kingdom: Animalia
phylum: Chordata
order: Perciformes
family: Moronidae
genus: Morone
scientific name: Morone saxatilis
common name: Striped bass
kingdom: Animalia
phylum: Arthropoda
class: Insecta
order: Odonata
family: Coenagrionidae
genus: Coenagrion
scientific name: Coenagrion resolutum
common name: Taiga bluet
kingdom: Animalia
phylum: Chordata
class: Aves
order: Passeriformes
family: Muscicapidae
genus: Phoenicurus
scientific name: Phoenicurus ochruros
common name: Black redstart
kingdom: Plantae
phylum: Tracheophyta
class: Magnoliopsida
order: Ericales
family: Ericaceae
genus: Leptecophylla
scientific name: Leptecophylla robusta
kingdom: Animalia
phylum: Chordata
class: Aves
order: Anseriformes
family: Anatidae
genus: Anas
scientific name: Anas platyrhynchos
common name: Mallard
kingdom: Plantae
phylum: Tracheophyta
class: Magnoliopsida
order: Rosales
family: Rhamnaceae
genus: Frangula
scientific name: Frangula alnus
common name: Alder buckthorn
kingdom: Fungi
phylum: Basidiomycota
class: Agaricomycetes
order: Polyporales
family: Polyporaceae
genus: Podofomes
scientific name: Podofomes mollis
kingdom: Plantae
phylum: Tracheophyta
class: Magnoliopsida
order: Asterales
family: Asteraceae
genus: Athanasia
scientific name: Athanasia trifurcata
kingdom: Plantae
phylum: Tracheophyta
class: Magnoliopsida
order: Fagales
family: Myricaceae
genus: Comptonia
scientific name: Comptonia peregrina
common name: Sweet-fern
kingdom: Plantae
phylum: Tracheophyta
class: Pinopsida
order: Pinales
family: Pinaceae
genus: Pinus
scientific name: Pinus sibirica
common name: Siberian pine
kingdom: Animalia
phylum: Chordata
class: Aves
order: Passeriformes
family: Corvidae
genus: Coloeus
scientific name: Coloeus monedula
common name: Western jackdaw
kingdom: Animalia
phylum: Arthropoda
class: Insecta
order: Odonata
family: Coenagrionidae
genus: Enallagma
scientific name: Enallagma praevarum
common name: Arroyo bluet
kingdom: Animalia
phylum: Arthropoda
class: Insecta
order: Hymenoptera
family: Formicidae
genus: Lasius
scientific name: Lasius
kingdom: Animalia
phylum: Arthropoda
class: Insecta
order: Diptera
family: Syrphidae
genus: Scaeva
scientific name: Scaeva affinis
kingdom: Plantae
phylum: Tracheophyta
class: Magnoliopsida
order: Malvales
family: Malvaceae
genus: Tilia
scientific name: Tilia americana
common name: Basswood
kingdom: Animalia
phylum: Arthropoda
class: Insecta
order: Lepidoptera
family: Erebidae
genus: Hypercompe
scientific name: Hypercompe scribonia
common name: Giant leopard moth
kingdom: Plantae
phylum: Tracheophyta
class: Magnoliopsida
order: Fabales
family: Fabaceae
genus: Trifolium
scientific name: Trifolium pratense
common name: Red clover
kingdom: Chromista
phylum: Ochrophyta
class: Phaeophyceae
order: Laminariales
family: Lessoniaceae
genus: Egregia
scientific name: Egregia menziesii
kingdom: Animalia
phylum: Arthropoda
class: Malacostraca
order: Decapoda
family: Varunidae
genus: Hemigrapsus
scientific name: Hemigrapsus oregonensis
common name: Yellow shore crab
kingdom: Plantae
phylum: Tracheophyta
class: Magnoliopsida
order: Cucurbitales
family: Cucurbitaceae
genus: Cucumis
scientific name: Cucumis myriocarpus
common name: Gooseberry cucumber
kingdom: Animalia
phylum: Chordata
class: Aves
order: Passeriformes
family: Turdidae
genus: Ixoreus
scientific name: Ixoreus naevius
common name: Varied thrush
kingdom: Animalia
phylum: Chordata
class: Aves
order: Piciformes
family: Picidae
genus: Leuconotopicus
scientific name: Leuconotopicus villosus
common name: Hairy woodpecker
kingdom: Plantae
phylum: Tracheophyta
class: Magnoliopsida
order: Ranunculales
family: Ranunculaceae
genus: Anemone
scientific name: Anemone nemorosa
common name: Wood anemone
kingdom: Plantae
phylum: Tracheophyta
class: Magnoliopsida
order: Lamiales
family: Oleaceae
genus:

○ ○ ○ ○ ○

Please reproduce all of the data above word for word, with no changes.

kingdom: Animalia
phylum: Chordata
order: Perciformes
family: Moronidae
genus: Morone
scientific name: Morone saxatilis
common name: Striped bass
kingdom: Animalia
phylum: Arthropoda
class: Insecta
order: Odonata
family: Coenagrionidae
genus: Coenagrion
scientific name: Coenagrion resolutum
common name: Taiga bluet
kingdom: Animalia
phylum: Chordata
class: Aves
order: Passeriformes
family: Muscicapidae
genus: Phoenicurus
scientific name: Phoenicurus ochruros
common name: Black redstart
kingdom: Plantae
phylum: Tracheophyta
class: Magnoliopsida
order: Ericales
family: Ericaceae
genus: Leptecophylla
scientific name: Leptecophylla robusta
kingdom: Animalia
phylum: Chordata
class: Aves
order: Anseriformes
family: Anatidae
genus: Anas
scientific name: Anas platyrhynchos
common name: Mallard
kingdom: Plantae
phylum: Tracheophyta
class: Magnoliopsida
order: Rosales
family: Rhamnaceae
genus: Frangula
scientific name: Frangula alnus
common name: Alder buckthorn
kingdom: Fungi
phylum: Basidiomycota
class: Agaricomycetes
order: Polyporales
family: Polyporaceae
genus: Podofomes
scientific name: Podofomes mollis
kingdom: Plantae
phylum: Tracheophyta
class: Magnoliopsida
order: Asterales
family: Asteraceae
genus: Athanasia
scientific name: Athanasia trifurcata
kingdom: Plantae
phylum: Tracheophyta
class: Magnoliopsida
order: Fagales
family: Myricaceae
genus: Comptonia
scientific name: Comptonia peregrina
common name: Sweet-fern
kingdom: Plantae
phylum: Tracheophyta
class: Pinopsida
order: Pinales
family: Pinaceae
genus: Pinus
scientific name: Pinus sibirica
common name: Siberian pine
kingdom: Animalia
phylum: Chordata
class: Aves
order: Passeriformes
family: Corvidae
genus: Coloeus
scientific name: Coloeus monedula
common name: Western jackdaw
kingdom: Animalia
phylum: Arthropoda
class: Insecta
order: Odonata
family: Coenagrionidae
genus: Enallagma
scientific name: Enallagma praevarum
common name: Arroyo bluet
kingdom: Animalia
phylum: Arthropoda
class: Insecta
order: Hymenoptera
family: Formicidae
genus: Lasius
scientific name: Lasius
kingdom: Animalia
phylum: Arthropoda
class: Insecta
order: Diptera
family: Syrphidae
genus: Scaeva
scientific name: Scaeva affinis
kingdom: Plantae
phylum: Tracheophyta
class: Magnoliopsida
order: Malvales
family: Malvaceae
genus: Tilia
scientific name: Tilia americana
common name: Basswood
kingdom: Animalia
phylum: Arthropoda
class: Insecta
order: Lepidoptera
family: Erebidae
genus: Hypercompe
scientific name: Hypercompe scribonia
common name: Giant leopard moth
kingdom: Plantae
phylum: Tracheophyta
class: Magnoliopsida
order: Fabales
family: Fabaceae
genus: Trifolium
scientific name: Trifolium pratense
common name: Red clover
kingdom: Chromista
phylum: Ochrophyta
class: Phaeophyceae
order: Laminariales
family: Lessoniaceae
genus: Egregia
scientific name: Egregia menziesii
kingdom: Animalia
phylum: Arthropoda
class: Malacostraca
order: Decapoda
family: Varunidae
genus: Hemigrapsus
scientific name: Hemigrapsus oregonensis
common name: Yellow shore crab
kingdom: Plantae
phylum: Tracheophyta
class: Magnoliopsida
order: Cucurbitales
family: Cucurbitaceae
genus: Cucumis
scientific name: Cucumis myriocarpus
common name: Gooseberry cucumber
kingdom: Animalia
phylum: Chordata
class: Aves
order: Passeriformes
family: Turdidae
genus: Ixoreus
scientific name: Ixoreus naevius
common name: Varied thrush
kingdom: Animalia
phylum: Chordata
class: Aves
order: Piciformes
family: Picidae
genus: Leuconotopicus
scientific name: Leuconotopicus villosus
common name: Hairy woodpecker
kingdom: Plantae
phylum: Tracheophyta
class: Magnoliopsida
order: Ranunculales
family: Ranunculaceae
genus: Anemone
scientific name: Anemone nemorosa
common name: Wood anemone
kingdom: Plantae
phylum: Tracheophyta
class: Magnoliopsida
order: Lamiales
family: Oleaceae
genus:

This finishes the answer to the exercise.